Thursday, October 31, 2013

Geting a portable hadoop environment

Before we start learning individual components of hadoop ecosystem, it is good to get your portable hadoop environment. There are various options available, but after playing with some of them, I personally find hortonworks sandbox virtual machine image for Oracle VirtualBox as easiest for getting started on hadoop ecosystem.
Everything you need is freely available and fairly simple to setup. Follow these steps you are novice in downloading and installing software.
  1. Download Oracle VirtualBox from here.
I have Microsoft Windows 7 on my laptop so I need VirtualBox for windows hosts as shown in below image.
 
 
 
  1. In previous step you downloaded VirtualBox-4.3.0-89960-Win.exe file. Now you just need to execute it and follow on screen instructions. In fact you just need to click next button three times, Yes button once, install button once and finally finish button. It’s done. You have powerful virtualization software on your laptop.
  2. After installation Oracle VirtualBox should start automatically which looks like image shown below. You can close it now and when you need to start it again, you can find it in your start menu. 

  1. After installing Oracle VirtualBox on Microsoft Windows 7, I found a new network connection setup. Presence of this network stopped me to connect through internet using my data card. If you face similar problem, you need to disable this network.
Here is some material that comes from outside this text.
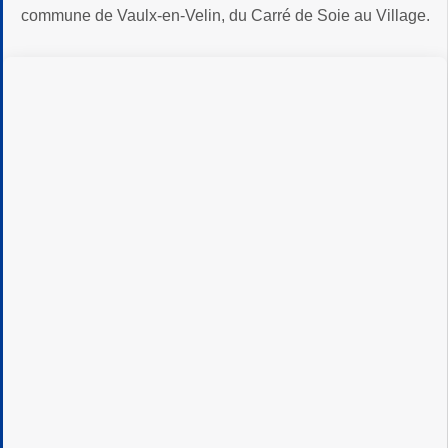
commune de Vaulx-en-Velin, du Carré de Soie au Village.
Follow instructions below if you want to disable this network.
Start Control Panel->Network and Internet->Network and Sharing Center->Change Adapter Settings. You should see a network connection as below. Right click and disable it. You may have to reconnect your internet once again.
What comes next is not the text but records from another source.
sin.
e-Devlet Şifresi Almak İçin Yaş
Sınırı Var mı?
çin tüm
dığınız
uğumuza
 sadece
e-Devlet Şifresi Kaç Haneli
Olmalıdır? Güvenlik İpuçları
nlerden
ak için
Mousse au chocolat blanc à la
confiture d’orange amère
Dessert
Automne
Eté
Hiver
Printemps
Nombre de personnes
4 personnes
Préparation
  1. Now you are ready to setup virtual machine into Oracle VirtualBox. For our purpose, you need to download hortonworks sandbox appliance from here. 



  1. You downloaded Hortonworks+Sandbox+2.0+VirtualBox.ova file.
  2. Start Oracle VirtualBox and select File->Import Appliance as shown in image below.
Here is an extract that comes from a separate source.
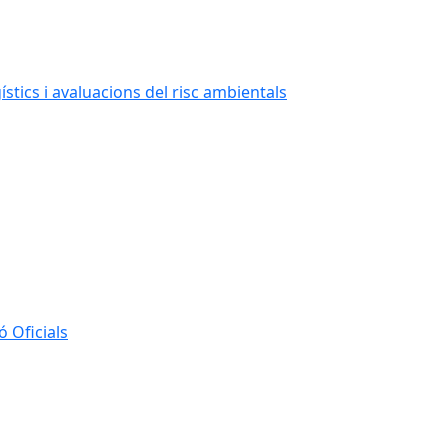
stics i avaluacions del risc ambientals
 Oficials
  1. You will see a dialog box, click browse button and select Hortonworks+Sandbox+2.0+VirtualBox.ova file which you have downloaded from hortonworks website.



  1. Click Next button and then Import button when new dialog box appears. Your Virtual machine import will start and complete in few minutes.


  1. After completion you will see Hortonworks Sandboc 2.0 listed in your Oracle VirtualBox as shown below. 
  2. You will notice that your virtual machine is configured with 2048 MB memory. This means your guest OS once started will consume 2 GB of your RAM. If you have 3 GB or more RAM on your laptop, you don’t need to worry. If you have less than that, you can click on the System button just above and reduce memory it to 1 GB.
  3. To start your virtual machine click Start Button. Once started, you will get your portable Hadoop running which is a familiar Linux terminal interface.


  1. To shut down your virtual machine, Click ACPI Shutdown as shown in below screen.